The scientific system, introduced in “Object Lessons” but also recurring throughout, serves as a kind of ballast to the personal. Ms. Hahn’s lay interest in science is longstanding. Her previous two books, “Brain Fever” (2014) and “Toxic Flora” (2010), incorporated research into, respectively, cognition and natural adaptation. Here, scientists as people dominate the book, perhaps because Ms. Hahn admires their curiosity, or because she covets the relative permanence of their evidence, or because she seeks to shed emotional attachment, as scientists seem to do, until the family’s objects can become specimens examined on an autopsy table.

At any rate, the scientific strain more or less takes over the middle of this book with a sequence called “The Cryptic Chamber,” structured after the nautilus. In it, objects associated with motherhood spiral around biological facts about the mollusk, mimicking its shell. A creature alive but practically extinct because that shell is so collectible, the nautilus’s materiality both protects it and dooms it. Language also takes on a materiality.

Here and in other sequences, Ms. Hahn uses a technique of collecting fragments — a word, a phrase — from previously in the series and then reassembling them into a new fragment. The effect is of having read something we haven’t quite read before.

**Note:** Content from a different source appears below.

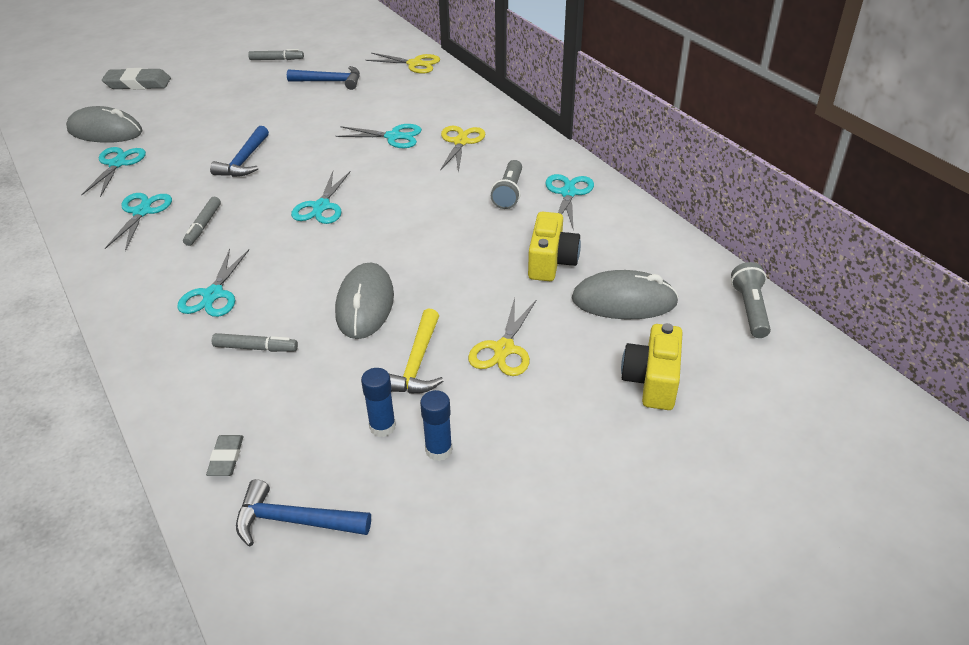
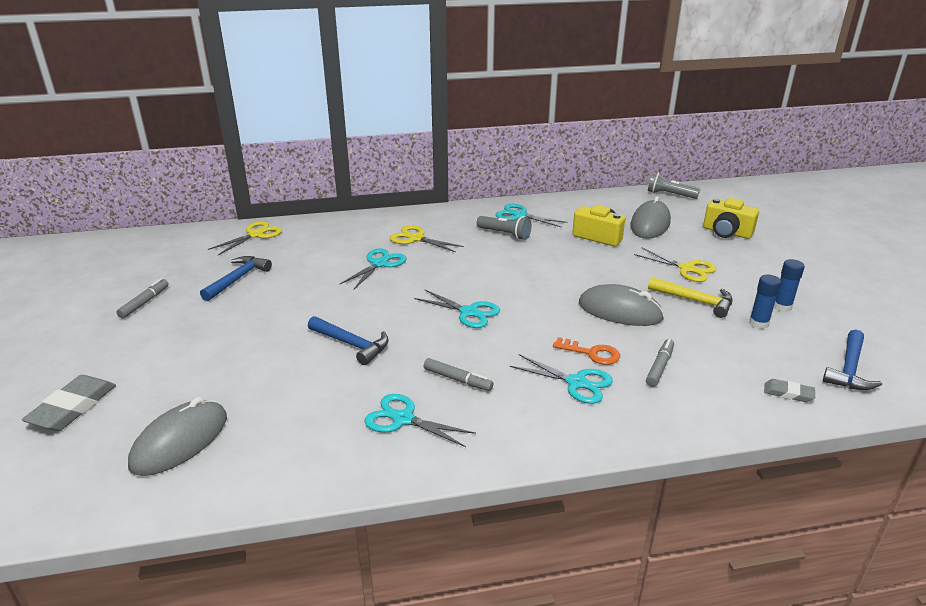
camera: 70 degrees left, 10 degrees down
turquoise scissors [81,147,146,197] -> none
none -> orange key [553,337,620,365]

It’s hard to tell what Ms. Hahn’s opinion of materiality is. She calls it “strange” that we have bodies “so / undependable except at the last moment,” but what sort of cognitive, emotional, or moral error is it to depend on other, less perishable objects, to gather them as Dr. Jackson or the hoarding father does? Is it a societal problem, Late Capitalism flooding us with our own overconsumption? Or is it no problem at all, simply a behavior observable by the scientist?

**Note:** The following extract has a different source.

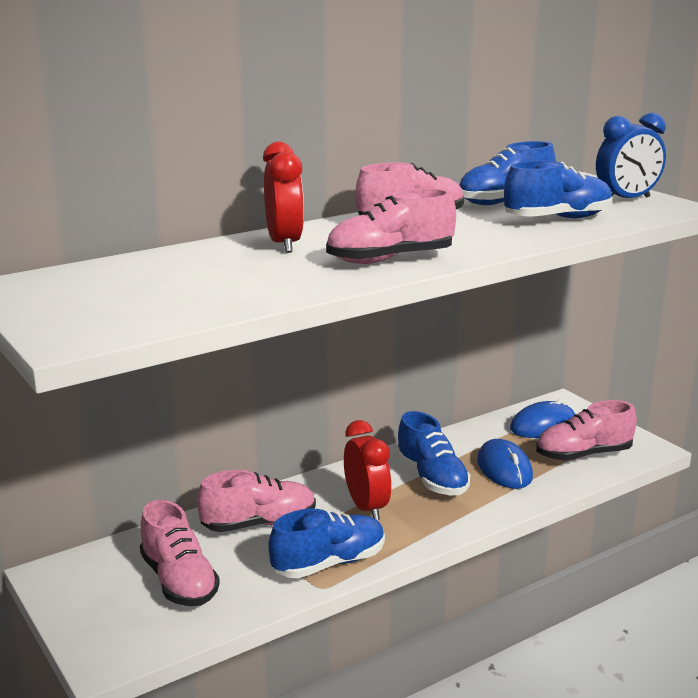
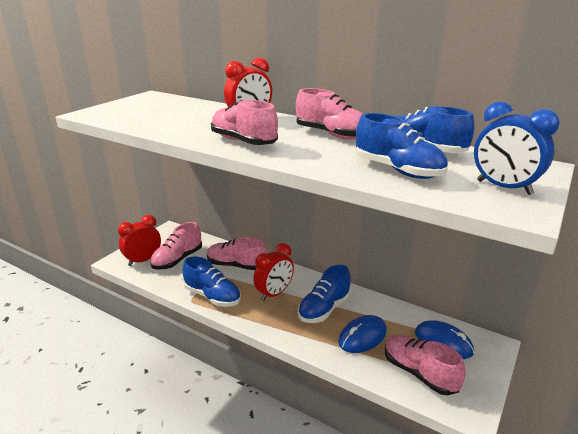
camera: 65 degrees right, 5 degrees up
pink shoe [197,470,316,532] -> pink shoe turned 150 degrees clockwise [207,237,267,270]
none -> red clock [118,215,161,266]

“If only I believed in talismans,” Ms. Hahn writes. The line is from a series about Mary Anning, a 19th-century (female) paleontologist. In this series, the (male) fossil hunters of her day come off as dastardly, taking credit for her discoveries. To Anning, fossils were hardly talismans; they were her livelihood, convertible into hard, cold cash; she sold them to other scientists in order to scrape by. She suspected that they were also descriptions of a geological time and cast of creatures no longer alive. Her behavior, however, was clinically hardheaded, the opposite of hoarding.

Two hundred years later, we’re all acquainted with the “scientific” view of objects: that our possessions, while they describe us, don’t have magical powers. Yet brands like Nike know all too well how susceptible we are to believing one shoe is better than another because of its talismanic swoosh.

Perhaps speaking for this tendency toward magical thinking, “Foreign Bodies” is peppered with five short poems titled “charms.” Each of these uses a creature as metaphor to dispense a vaguely threatening bit of advice about a common virtue. For example, “charms ii” takes on “sympathy” this way:

 

When you spy a horseshoe crab

Flipped over on the shore

Right it gently in the tide

And with your kin — a true rapport

 

Other virtues — mindfulness, trustfulness, empathy — get similarly epigrammatic treatments, all in this instructive-but-not voice. We could follow the directions in the first three lines, but what about that fourth? How do we adapt the scientifically prescribed course of action for a horseshoe crab in distress to the messy, emotional, subjective, personal stuff of kin?

“Pay attention to attention,” Ms. Hahn writes. That’s probably the best we can do.


Julie Sheehan, the author of “Bar Book: Poems and Otherwise,” is the director of the B.F.A. program in creative writing at Stony Brook University. She lives in East Quogue.

Kimiko Hahn teaches at Queens College and lives part time in Mattituck.